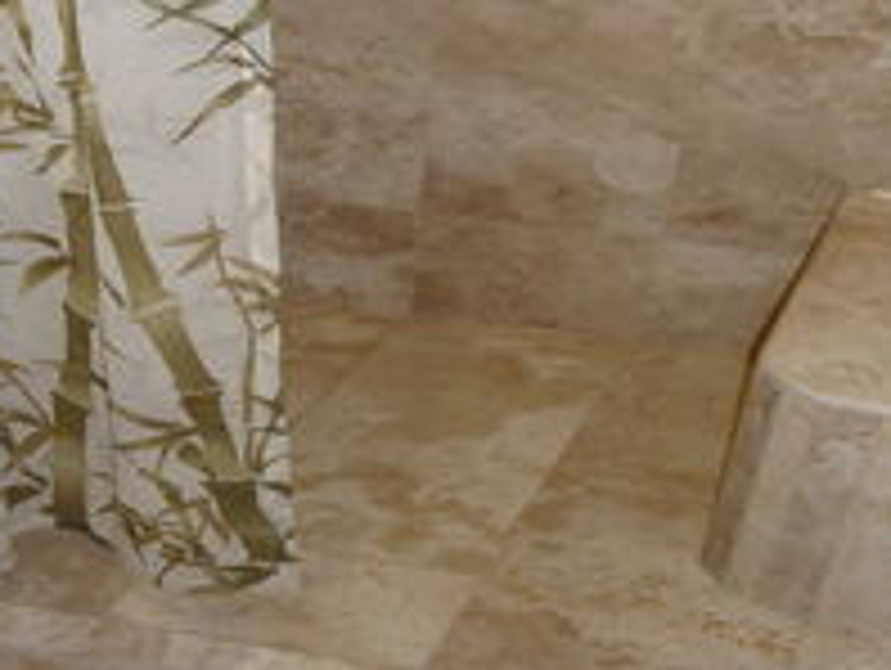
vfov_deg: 27.6
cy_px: 153
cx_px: 486
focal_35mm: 52
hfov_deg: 36.7
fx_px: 1340
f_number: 3.3
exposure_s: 1/30
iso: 100
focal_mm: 4.7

== == ==

Exercise goal -
Each entry, start to finish, goes into your copy exactly; the pictures stay out.

Reply to the task -
vfov_deg: 27.6
cy_px: 153
cx_px: 486
focal_35mm: 52
hfov_deg: 36.7
fx_px: 1340
f_number: 3.3
exposure_s: 1/30
iso: 100
focal_mm: 4.7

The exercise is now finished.